A visit from Clay Olsen

Namaste Family and Friends,

              Namaste is the most common form of “hello” but can be easily replaced with namaskar. I don’t actually know the difference, so I usually stick with Namaste. It’s actually more than just “hello”. Apparently its deeper meaning is more along the lines of “my soul sees the soul in you”. Imagine if they did that in the US! How many fewer people would be lonely? How many fewer people would feel invisible? That is one thing that Nepal does incredibly well, people are seen. Never once have I felt ignored by a Nepali. They do truly take the time to see you. Some other important vocab includes dhanyabad (meaning ‘thank you’), tapailai kosto cha (‘how are you’), mero nam [your name] ho (to introduce yourself) and, perhaps most importantly, malai boozah desos (‘can I have more rice please’). There you go, you learned something new today! 

              This week was a busy one! We got around to having a birthday party for some of the girls on Monday (complete with cake and pizza), and, of course, tons of dancing. There are a few new girls at the shelter and most of them are really young, including Susmita. Susmita is a little firecracker. She is about 6 years old, is a fantastic dancer and her English is superb! She is so incredibly loving and every time she sees me she runs up to me and throws her arms around my neck.  When these girls pull you onto the dance floor it is nearly impossible to say no. They dance long and hard and even when you feel like you’re going to fall over you can’t help but dance along too. Susmita insisted on me dancing with her in my arms and my friend Kate was kind enough to capture the moment.

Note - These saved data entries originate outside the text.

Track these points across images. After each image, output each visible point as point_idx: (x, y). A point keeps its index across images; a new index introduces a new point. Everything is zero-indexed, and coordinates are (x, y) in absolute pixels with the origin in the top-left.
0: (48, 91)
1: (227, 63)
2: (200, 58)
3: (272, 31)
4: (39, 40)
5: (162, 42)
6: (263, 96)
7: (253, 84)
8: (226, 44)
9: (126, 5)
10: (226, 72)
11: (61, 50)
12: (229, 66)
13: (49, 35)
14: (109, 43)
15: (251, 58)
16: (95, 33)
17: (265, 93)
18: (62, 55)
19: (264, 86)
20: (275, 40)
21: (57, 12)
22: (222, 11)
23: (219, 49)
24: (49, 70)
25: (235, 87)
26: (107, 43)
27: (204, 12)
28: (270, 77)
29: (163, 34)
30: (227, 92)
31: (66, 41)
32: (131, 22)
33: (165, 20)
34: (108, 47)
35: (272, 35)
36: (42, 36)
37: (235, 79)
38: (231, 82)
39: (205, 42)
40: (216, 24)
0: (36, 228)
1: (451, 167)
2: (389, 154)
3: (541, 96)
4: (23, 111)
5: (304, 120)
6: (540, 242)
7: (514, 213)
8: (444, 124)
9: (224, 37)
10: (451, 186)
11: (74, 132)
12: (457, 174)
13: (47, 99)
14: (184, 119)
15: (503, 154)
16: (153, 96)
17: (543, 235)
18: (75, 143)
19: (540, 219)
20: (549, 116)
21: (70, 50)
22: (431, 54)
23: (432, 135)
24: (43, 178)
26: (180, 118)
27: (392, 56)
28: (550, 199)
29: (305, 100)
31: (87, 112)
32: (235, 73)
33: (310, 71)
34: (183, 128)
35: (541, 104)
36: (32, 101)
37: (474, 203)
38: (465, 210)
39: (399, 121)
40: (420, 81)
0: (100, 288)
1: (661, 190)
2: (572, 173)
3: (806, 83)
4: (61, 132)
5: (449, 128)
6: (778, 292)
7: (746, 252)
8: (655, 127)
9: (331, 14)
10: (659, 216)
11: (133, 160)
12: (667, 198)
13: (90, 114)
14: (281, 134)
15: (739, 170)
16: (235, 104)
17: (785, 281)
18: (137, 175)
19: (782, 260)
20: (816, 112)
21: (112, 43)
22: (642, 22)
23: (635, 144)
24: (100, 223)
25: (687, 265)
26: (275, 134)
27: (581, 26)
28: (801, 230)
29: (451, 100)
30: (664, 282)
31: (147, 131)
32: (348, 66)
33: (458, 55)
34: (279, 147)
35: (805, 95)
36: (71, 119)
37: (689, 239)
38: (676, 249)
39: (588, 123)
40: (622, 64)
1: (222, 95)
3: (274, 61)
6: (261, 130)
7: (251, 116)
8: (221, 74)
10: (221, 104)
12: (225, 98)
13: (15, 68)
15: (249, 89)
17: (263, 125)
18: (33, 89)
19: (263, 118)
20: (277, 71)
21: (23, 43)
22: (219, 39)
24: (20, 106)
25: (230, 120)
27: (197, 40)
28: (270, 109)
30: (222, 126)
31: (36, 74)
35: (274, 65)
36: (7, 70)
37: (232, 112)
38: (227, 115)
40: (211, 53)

             Wednesday was a bit chaotic because half the group went to earthquake cleanup and the rest were back and forth from the airport. Wyatt and Natalie were ferrying the 6-week volunteers to their flights to leave Nepal. Isn’t that insane that we’ve passed the halfway point already?  If anyone has an ‘in’ with any time-travelers, please send me their number so I can ask them to make this program last longer. It is going by far too quickly! Everyone on earthquake cleanup pitched in to haul rocks for 7-8 hours. Our group is tough!

              Wednesday was full of all kinds of adventures, because that night we also welcomed Clay Olsen to Raksha, Nepal. For those who (like me prior to Thursday) had no idea who Clay Olsen was, he is the CEO of the organization Fight the New Drug, which is devoted to combating the modern drug of pornography. Fight the New Drug is based in Utah, but has become an international phenomenon. Raksha welcomed him with open arms as a fellow advocate for fighting sex trafficking in Nepal. I was shocked to hear about how prevalent pornography (or, as they call it here “blue movies”) was even in Nepal. Clay gave different presentations on pornography to local high schools. The presentation was enlightening, but chilling. He shared stories from addicts and victims alike, and the consensus seemed to be that pornography addictions are terrifyingly common, and terrifyingly mind-twisting. One extremely compelling video he shared was that of Elizabeth Smart, who was kidnapped and repeatedly raped by her captor at age 14. Here is the link: https://www.nbcnews.com/news/us-news/elizabeth-smart-her-captivity-pornography-made-my-living-hell-worse-n635066. If you or a friend are struggling with a pornography addiction, or you want to learn more about its prevention, I highly recommend checking out the Fight the New Drug website.

              I will end this with the way we end most days – prayers with our girls. At about 7:00 every night they file up the stairs and sit in lines cross-legged in the prayer room. Prior to coming to Nepal I had never experienced anything quite like this. I will do my very best to paint a picture, but I definitely won’t be able to capture the true spirit of the experience At the front of the prayer room is a shrine adorned with paint, scarves, candles, and portraits of the Gods. Not all the girls are Hindu, so there are some Islamic, Buddhist, and even Christian artifacts on this shrine, as well as some prayers recognizing the other religious beliefs. Everyone in the room closes their eyes as the music begins. A few of the 10-12 year old girls usually play the drums and finger cymbals (and I  get to play occasionally when they’re willing to forgive my lack of rhythm) while the 13-16 year old girls take turns leading the chants. They sing with high, lilting voices that only Nepali and Indian women seem to be able to do. The chanter will often lead a call-and-repeat or we will simply sing along with her. As the prayers continue, the clapping, drumming, music and singing gets progressively louder. In such a small room you can feel 40-50 voices reverberate in your chest as they cry out to God at the top of their lungs. Their final chant is my favorite. Though I don’t know exactly what they are saying in Nepali, I understand that it is a plea to God, seeking out a relationship with him. I don’t think I can accurately describe how heartbreakingly beautiful it is. As the prayers come to a close, one of the girls comes around to give us white powdered tikkas, the incense candles are lit and the lights are turned off to allow the girls time for quiet meditation.